- _Prompt A_
From the Measure 49 appeals opinion, extract the stretch from "These consolidated appeals" through "49). We affirm.".

- _Text segment_
These consolidated appeals arise from circuit court judgments affirming two orders in other than contested cases that were issued by the Department of Land Conservation and Development (DLCD) pursuant to ORS 195.305 to 195.318 (Measure 49). We affirm.
We begin by describing the legal framework that provides the necessary context for understanding DLCD’s orders and the parties’ contentions in these cases. In 2004, Ballot Measure 37 was enacted through the initiative process. As the Supreme Court explained in Friends of Yamhill County v. Board of Commissioners, 351 Or 219, 224-25, 264 P3d 1265 (2011),
“[t]hat measure provided landowners with ‘just compensation’ for land use regulations, enacted after they had acquired their property, that restricted the use of the property and, as a result, diminished its value. See State ex rel English v. Multnomah County, 348 Or 417, 420-22, 238 P3d 980 (2010) (describing Measure 37). When faced with a claim for ‘just compensation’ under Measure 37, a government could choose: (1) to pay the landowner compensation for the diminished value of the property and enforce the regulation or (2) to waive the regulation and permit the owner to use the property for a use permitted at the time the owner acquired the property.

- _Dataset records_
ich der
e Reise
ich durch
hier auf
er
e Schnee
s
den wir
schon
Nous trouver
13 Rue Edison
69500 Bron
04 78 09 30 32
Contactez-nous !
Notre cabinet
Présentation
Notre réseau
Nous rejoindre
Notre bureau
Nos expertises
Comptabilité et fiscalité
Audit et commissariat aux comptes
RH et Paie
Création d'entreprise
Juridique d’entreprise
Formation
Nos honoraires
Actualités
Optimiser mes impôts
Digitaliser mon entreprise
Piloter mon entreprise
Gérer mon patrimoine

- _Prompt B_
Rewrite all of the dataset rows with "Nos expertises" replaced by "Nos services", leaving everything else unchanged.

- _Task solution A_
These consolidated appeals arise from circuit court judgments affirming two orders in other than contested cases that were issued by the Department of Land Conservation and Development (DLCD) pursuant to ORS 195.305 to 195.318 (Measure 49). We affirm.

- _Task solution B_
ich der
e Reise
ich durch
hier auf
er
e Schnee
s
den wir
schon
Nous trouver
13 Rue Edison
69500 Bron
04 78 09 30 32
Contactez-nous !
Notre cabinet
Présentation
Notre réseau
Nous rejoindre
Notre bureau
Nos services
Comptabilité et fiscalité
Audit et commissariat aux comptes
RH et Paie
Création d'entreprise
Juridique d’entreprise
Formation
Nos honoraires
Actualités
Optimiser mes impôts
Digitaliser mon entreprise
Piloter mon entreprise
Gérer mon patrimoine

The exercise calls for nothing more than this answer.